**Problem to solve**: Set the pictures aside and return each record below precisely as written.

Task data Block Start

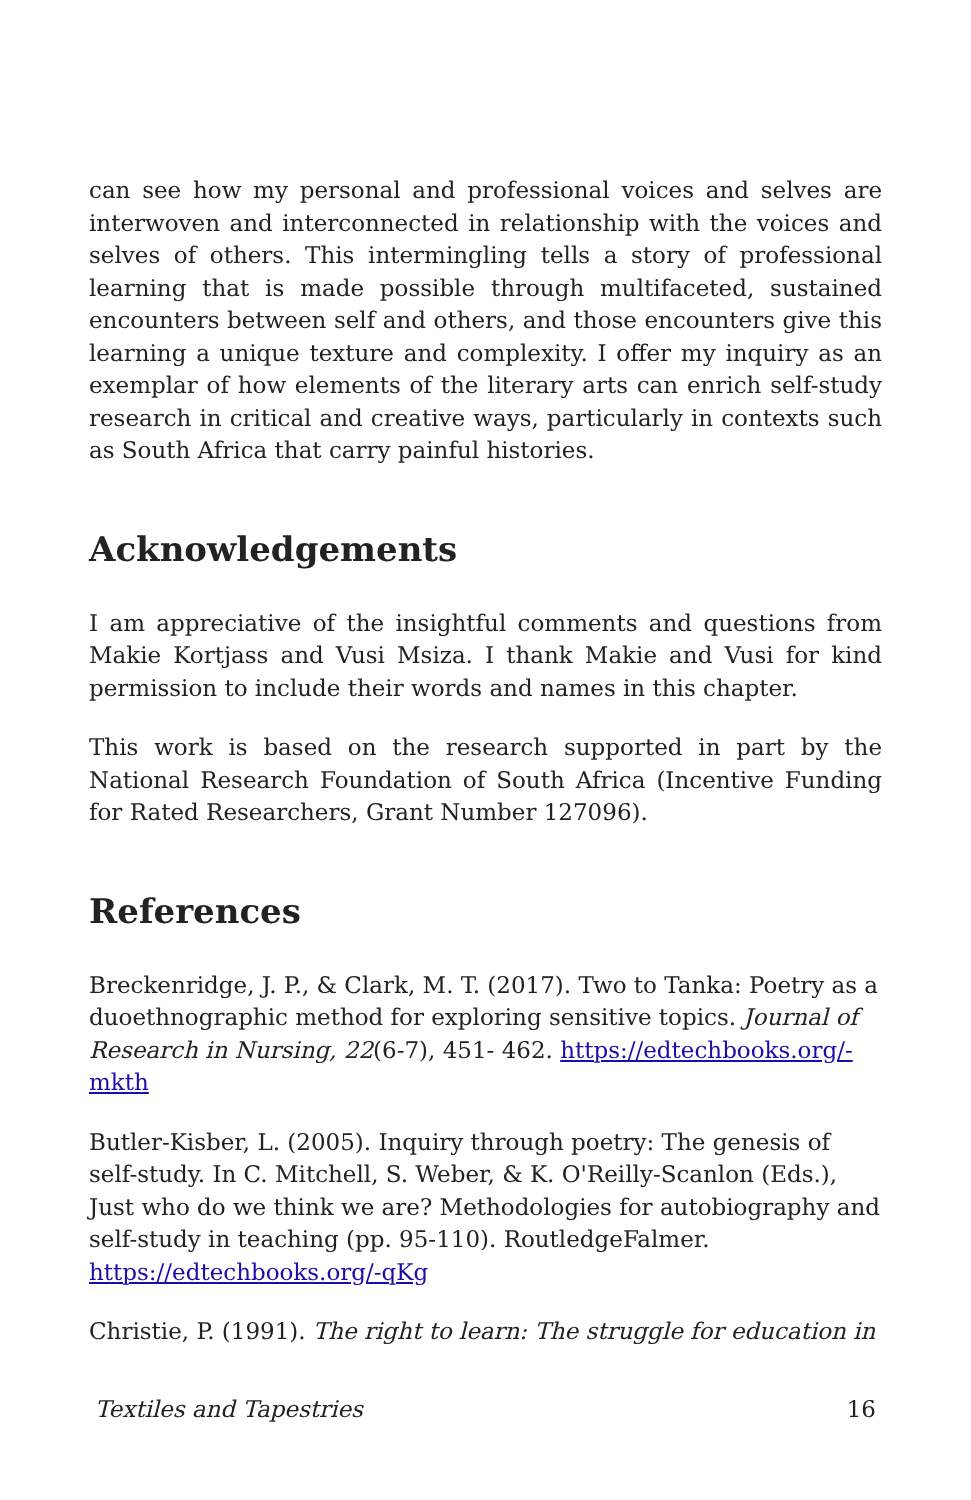can see how my personal and professional voices and selves are interwoven and interconnected in relationship with the voices and selves of others. This intermingling tells a story of professional learning that is made possible through multifaceted, sustained encounters between self and others, and those encounters give this learning a unique texture and complexity. I offer my inquiry as an exemplar of how elements of the literary arts can enrich self-study research in critical and creative ways, particularly in contexts such as South Africa that carry painful histories.
Acknowledgements
I am appreciative of the insightful comments and questions from Makie Kortjass and Vusi Msiza. I thank Makie and Vusi for kind permission to include their words and names in this chapter.
This work is based on the research supported in part by the National Research Foundation of South Africa (Incentive Funding for Rated Researchers, Grant Number 127096).
References
Breckenridge, J. P., & Clark, M. T. (2017). Two to Tanka: Poetry as a duoethnographic method for exploring sensitive topics. Journal of Research in Nursing, 22(6-7), 451- 462. https://edtechbooks.org/-mkth
Butler-Kisber, L. (2005). Inquiry through poetry: The genesis of self-study. In C. Mitchell, S. Weber, & K. O'Reilly-Scanlon (Eds.), Just who do we think we are? Methodologies for autobiography and self-study in teaching (pp. 95-110). RoutledgeFalmer.
https://edtechbooks.org/-qKg
Christie, P. (1991). The right to learn: The struggle for education in
Textiles and Tapestries 16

Task data Block End

**Answer**:
can see how my personal and professional voices and selves are interwoven and interconnected in relationship with the voices and selves of others. This intermingling tells a story of professional learning that is made possible through multifaceted, sustained encounters between self and others, and those encounters give this learning a unique texture and complexity. I offer my inquiry as an exemplar of how elements of the literary arts can enrich self-study research in critical and creative ways, particularly in contexts such as South Africa that carry painful histories.
Acknowledgements
I am appreciative of the insightful comments and questions from Makie Kortjass and Vusi Msiza. I thank Makie and Vusi for kind permission to include their words and names in this chapter.
This work is based on the research supported in part by the National Research Foundation of South Africa (Incentive Funding for Rated Researchers, Grant Number 127096).
References
Breckenridge, J. P., & Clark, M. T. (2017). Two to Tanka: Poetry as a duoethnographic method for exploring sensitive topics. Journal of Research in Nursing, 22(6-7), 451- 462. https://edtechbooks.org/-mkth
Butler-Kisber, L. (2005). Inquiry through poetry: The genesis of self-study. In C. Mitchell, S. Weber, & K. O'Reilly-Scanlon (Eds.), Just who do we think we are? Methodologies for autobiography and self-study in teaching (pp. 95-110). RoutledgeFalmer.
https://edtechbooks.org/-qKg
Christie, P. (1991). The right to learn: The struggle for education in
Textiles and Tapestries 16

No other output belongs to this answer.